Cecini pascua, rura, duces.

C’est en 1859 que cette figure fut demandée à l’artiste pour la décoration de la cour du Louvre. L’État n’a fait que de rares commandes à M. Thomas. Son marbre était achevé en 1861. Il l’exposa au Salon. L’œuvre eut un immense succès. Il était manifeste que le Virgile avait trop de valeur pour prendre place au grand air, à la pluie, au vent, dans les niches de la cour du Louvre. Le baron de Rothschild commanda sans tarder une réplique de cette œuvre supérieure pour sa galerie. L’original n’en prit pas moins le chemin du Louvre, on le déposa sur le sol, presque au-dessous du Mercure de Millet ; là un pli de la draperie fut brisé par la canne d’un promeneur ou le coup de pierre d’un enfant, puis l’opinion s’émut et un jour on comprit que la place véritable du Virgile, était au musée des artistes vivants.
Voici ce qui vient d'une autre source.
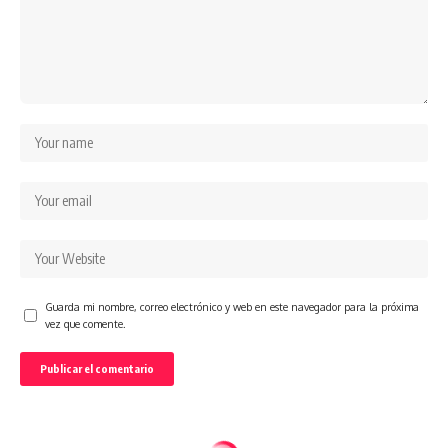
Guarda mi nombre, correo electrónico y web en este navegador para la próxima
vez que comente.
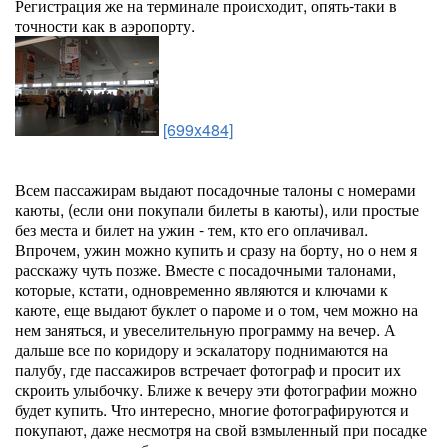
Регистрация же на терминале происходит, опять-таки в
точности как в аэропорту.
[699x484]
Всем пассажирам выдают посадочные талоны с номерами
каюты, (если они покупали билеты в каюты), или простые
без места и билет на ужин - тем, кто его оплачивал.
Впрочем, ужин можно купить и сразу на борту, но о нем я
расскажу чуть позже. Вместе с посадочными талонами,
которые, кстати, одновременно являются и ключами к
каюте, еще выдают буклет о пароме и о том, чем можно на
нем заняться, и увеселительную программу на вечер. А
дальше все по коридору и эскалатору поднимаются на
палубу, где пассажиров встречает фотограф и просит их
скроить улыбочку. Ближе к вечеру эти фотографии можно
будет купить. Что интересно, многие фотографируются и
покупают, даже несмотря на свой взмыленный при посадке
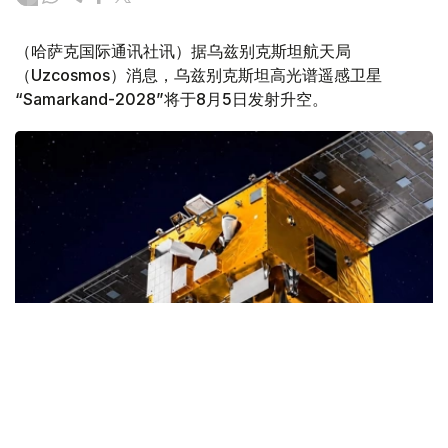
（哈萨克国际通讯社讯）据乌兹别克斯坦航天局
（Uzcosmos）消息，乌兹别克斯坦高光谱遥感卫星
“Samarkand-2028”将于8月5日发射升空。
Фото: uzcosmos.uz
Le marbre du Virgile est assurément l’œuvre personnelle de Jules Thomas ; mais si cette étude tombe un jour sous ses yeux, il ne nous reprochera pas d’avoir osé dire qu’il eut un collaborateur capable et dévoué. Cet auxiliaire a passé de longs jours à sculpter le pur Carrare d’où s’est dégagée l’image éclatante et souveraine. Il contemplait le soir, avec amour, le chef-d’œuvre inachevé dont il eût voulu hâter l’apparition. Et lorsque les éloges accueillirent plus tard l’ouvrage du jeune maître, l’auxiliaire innommé, inconnu dont je veux parler se prenait à pleurer d’orgueil. Pourquoi ne dirais-je pas son nom ? L’homme heureux, habile et désintéressé qui avait assisté l’artiste dans son travail, c’est le père de M. Thomas, qui maintes fois a voulu être le praticien de son fils. Cet homme laborieux était fier des succès du sculpteur. Il professait pour lui une sollicitude jalouse. En retour, le statuaire garde un culte touchant à la mémoire de son père.
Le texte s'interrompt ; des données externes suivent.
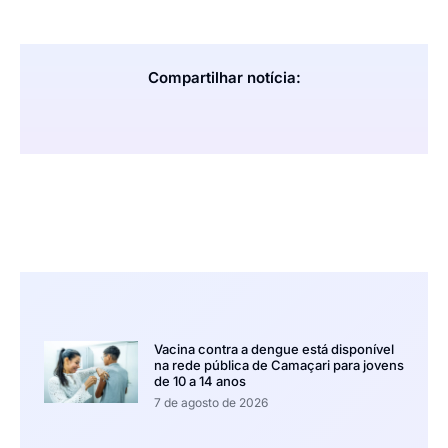
Compartilhar notícia:
Vacina contra a dengue está disponível
na rede pública de Camaçari para jovens
de 10 a 14 anos
7 de agosto de 2026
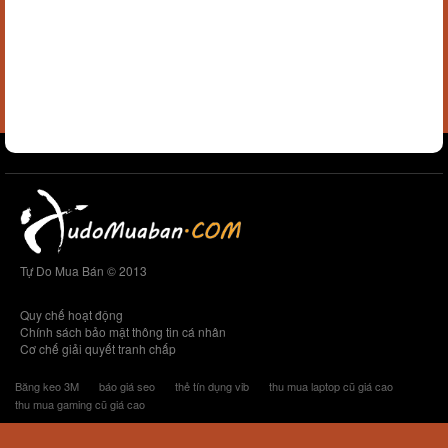
Tự Do Mua Bán © 2013
Quy chế hoạt động
Chính sách bảo mật thông tin cá nhân
Cơ chế giải quyết tranh chấp
Băng keo 3M
báo giá seo
thẻ tín dụng vib
thu mua laptop cũ giá cao
thu mua gaming cũ giá cao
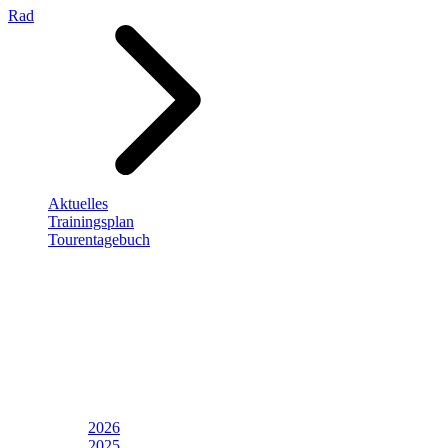
Rad
Aktuelles
Trainingsplan
Tourentagebuch
2026
2025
Je me souviens m’être rendu, il y a quelques six ans, à l’atelier de Jules Thomas. Il est situé dans une rue déserte. Un étroit sentier longe des maisons parallèles. À l’extrémité, une barrière en bois, moins haute que l’homme, donne accès dans un modeste jardin. De hautes herbes poussaient dans les carrés, et les bordures, qu’aucune main vigilante n’avait émondées, envahissaient les allées de leurs vertes broussailles. Au fond du jardin, l’atelier, et sur le seuil, debout, souriant, silencieux, avec sa distinction native l’artiste que nous allions voir.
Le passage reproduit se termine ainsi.